## DESCRIPTION OF THE TASK
Go through the entries below and retype them exactly, omitting each picture.

## THE RECORDS

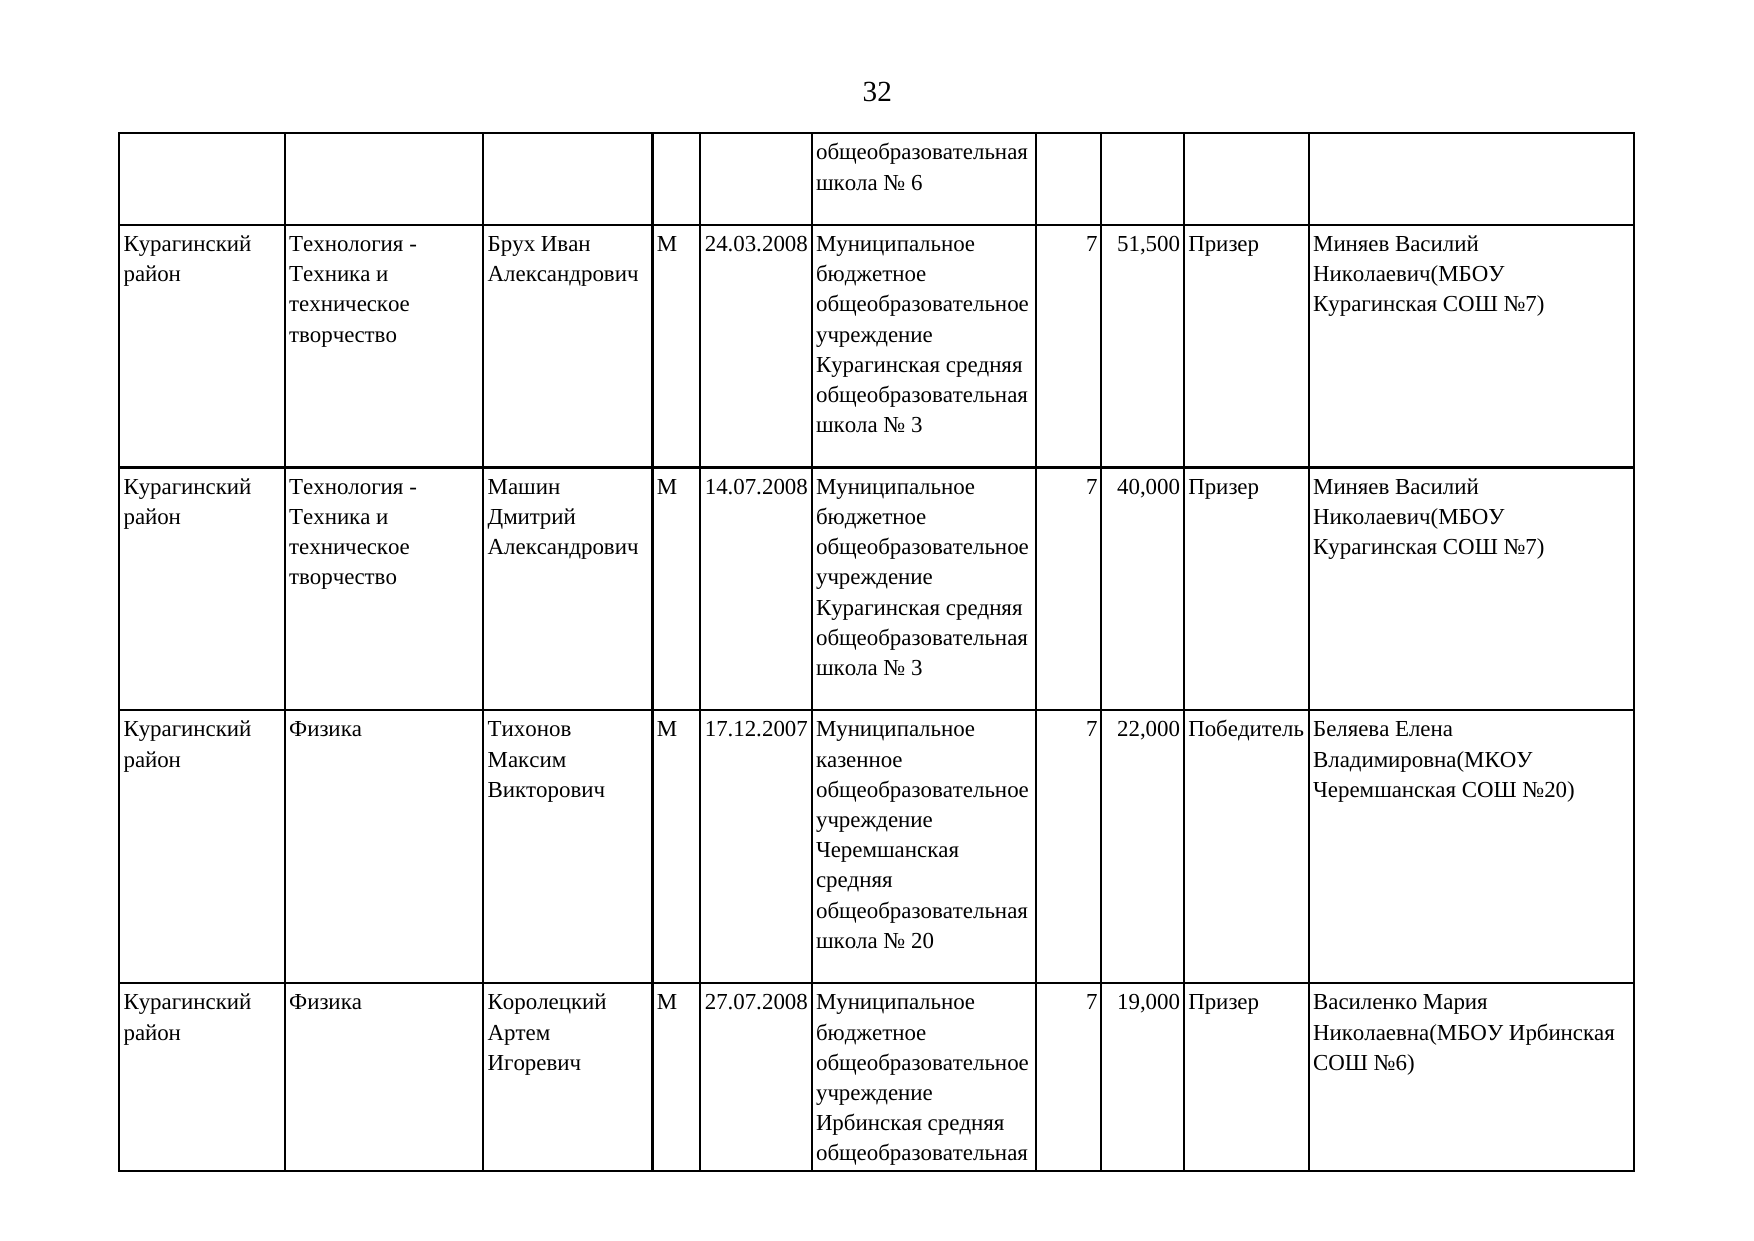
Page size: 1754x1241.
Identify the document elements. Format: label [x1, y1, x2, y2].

table_header [286, 226, 482, 466]
table_header [701, 711, 811, 982]
table_header [1102, 984, 1183, 1170]
table_header [1310, 984, 1633, 1170]
table_header [484, 711, 651, 982]
table_header [701, 984, 811, 1170]
table_header [1102, 469, 1183, 709]
table_header [1185, 226, 1308, 466]
table_header [484, 984, 651, 1170]
table_header [813, 134, 1035, 224]
table_header [1310, 226, 1633, 466]
table_header [120, 134, 284, 224]
table_header [1185, 984, 1308, 1170]
table_header [1037, 469, 1100, 709]
table_header [286, 134, 482, 224]
table_header [813, 984, 1035, 1170]
table_header [484, 134, 651, 224]
table_header [120, 469, 284, 709]
table_header [813, 226, 1035, 466]
table_header [1102, 226, 1183, 466]
table_header [1037, 711, 1100, 982]
table_header [1185, 469, 1308, 709]
table_header [484, 469, 651, 709]
table_header [1037, 134, 1100, 224]
table_header [1310, 134, 1633, 224]
table_header [120, 226, 284, 466]
table_header [654, 134, 699, 224]
table_header [654, 226, 699, 466]
table_header [484, 226, 651, 466]
table_header [654, 984, 699, 1170]
table_header [654, 711, 699, 982]
table_header [1102, 134, 1183, 224]
table_header [654, 469, 699, 709]
table_header [120, 711, 284, 982]
table_header [286, 984, 482, 1170]
table_header [1185, 134, 1308, 224]
table_header [1310, 469, 1633, 709]
table_header [701, 226, 811, 466]
table_header [1310, 711, 1633, 982]
table_header [813, 711, 1035, 982]
table_header [813, 469, 1035, 709]
table_header [286, 469, 482, 709]
table_header [1185, 711, 1308, 982]
table_header [1037, 984, 1100, 1170]
table_header [1037, 226, 1100, 466]
table_header [120, 984, 284, 1170]
table_header [286, 711, 482, 982]
table_header [701, 134, 811, 224]
table_header [701, 469, 811, 709]
table_header [1102, 711, 1183, 982]
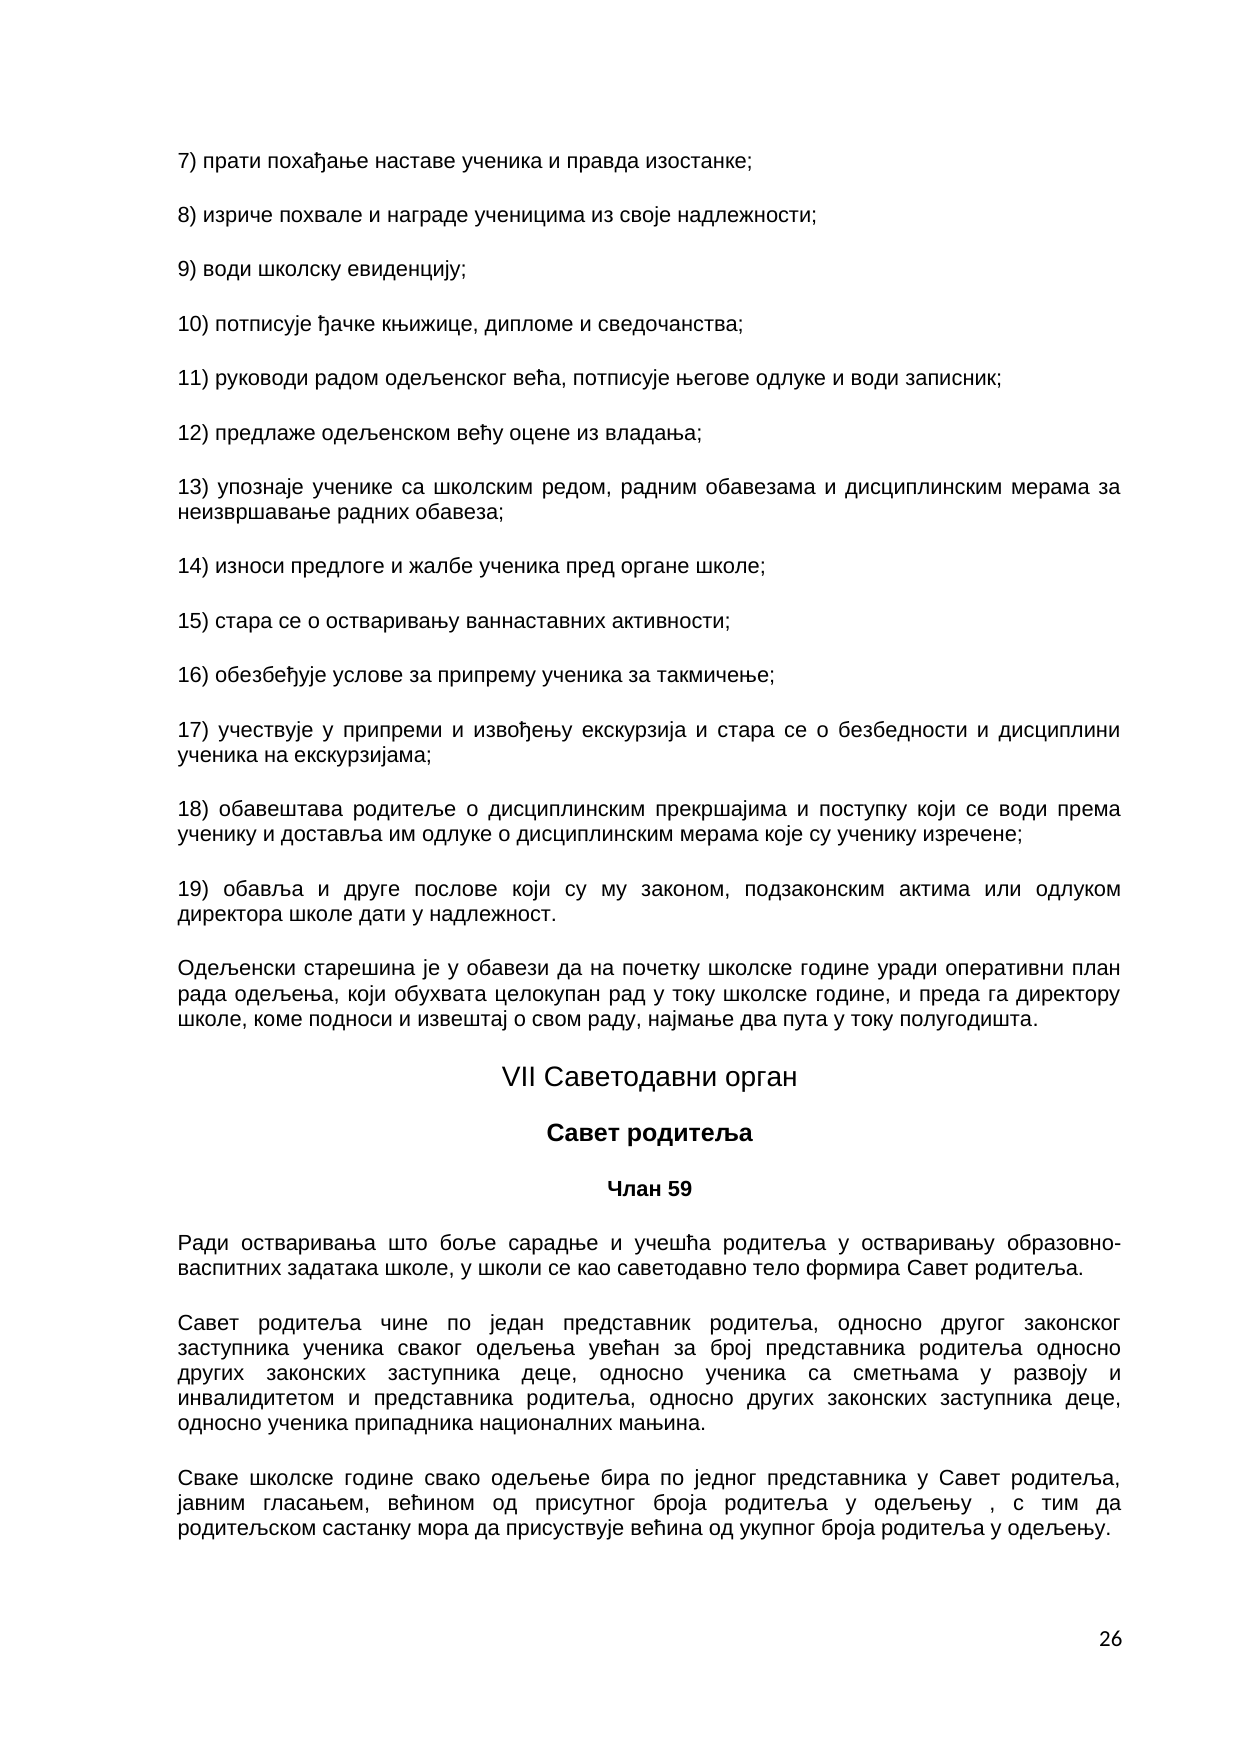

## WRITTEN RESPONSE
Page size: 1754x1241.
Identify the document elements. Format: label [x1, y1, x2, y2].

table_header [286, 226, 482, 466]
table_header [701, 711, 811, 982]
table_header [1102, 984, 1183, 1170]
table_header [1310, 984, 1633, 1170]
table_header [484, 711, 651, 982]
table_header [701, 984, 811, 1170]
table_header [1102, 469, 1183, 709]
table_header [1185, 226, 1308, 466]
table_header [484, 984, 651, 1170]
table_header [813, 134, 1035, 224]
table_header [1310, 226, 1633, 466]
table_header [120, 134, 284, 224]
table_header [1185, 984, 1308, 1170]
table_header [1037, 469, 1100, 709]
table_header [286, 134, 482, 224]
table_header [813, 984, 1035, 1170]
table_header [484, 134, 651, 224]
table_header [120, 469, 284, 709]
table_header [813, 226, 1035, 466]
table_header [1102, 226, 1183, 466]
table_header [1037, 711, 1100, 982]
table_header [1185, 469, 1308, 709]
table_header [484, 469, 651, 709]
table_header [1037, 134, 1100, 224]
table_header [1310, 134, 1633, 224]
table_header [120, 226, 284, 466]
table_header [654, 134, 699, 224]
table_header [654, 226, 699, 466]
table_header [484, 226, 651, 466]
table_header [654, 984, 699, 1170]
table_header [654, 711, 699, 982]
table_header [1102, 134, 1183, 224]
table_header [654, 469, 699, 709]
table_header [120, 711, 284, 982]
table_header [286, 984, 482, 1170]
table_header [1185, 134, 1308, 224]
table_header [1310, 469, 1633, 709]
table_header [701, 226, 811, 466]
table_header [1310, 711, 1633, 982]
table_header [813, 711, 1035, 982]
table_header [813, 469, 1035, 709]
table_header [286, 469, 482, 709]
table_header [1185, 711, 1308, 982]
table_header [1037, 984, 1100, 1170]
table_header [1037, 226, 1100, 466]
table_header [120, 984, 284, 1170]
table_header [286, 711, 482, 982]
table_header [701, 134, 811, 224]
table_header [701, 469, 811, 709]
table_header [1102, 711, 1183, 982]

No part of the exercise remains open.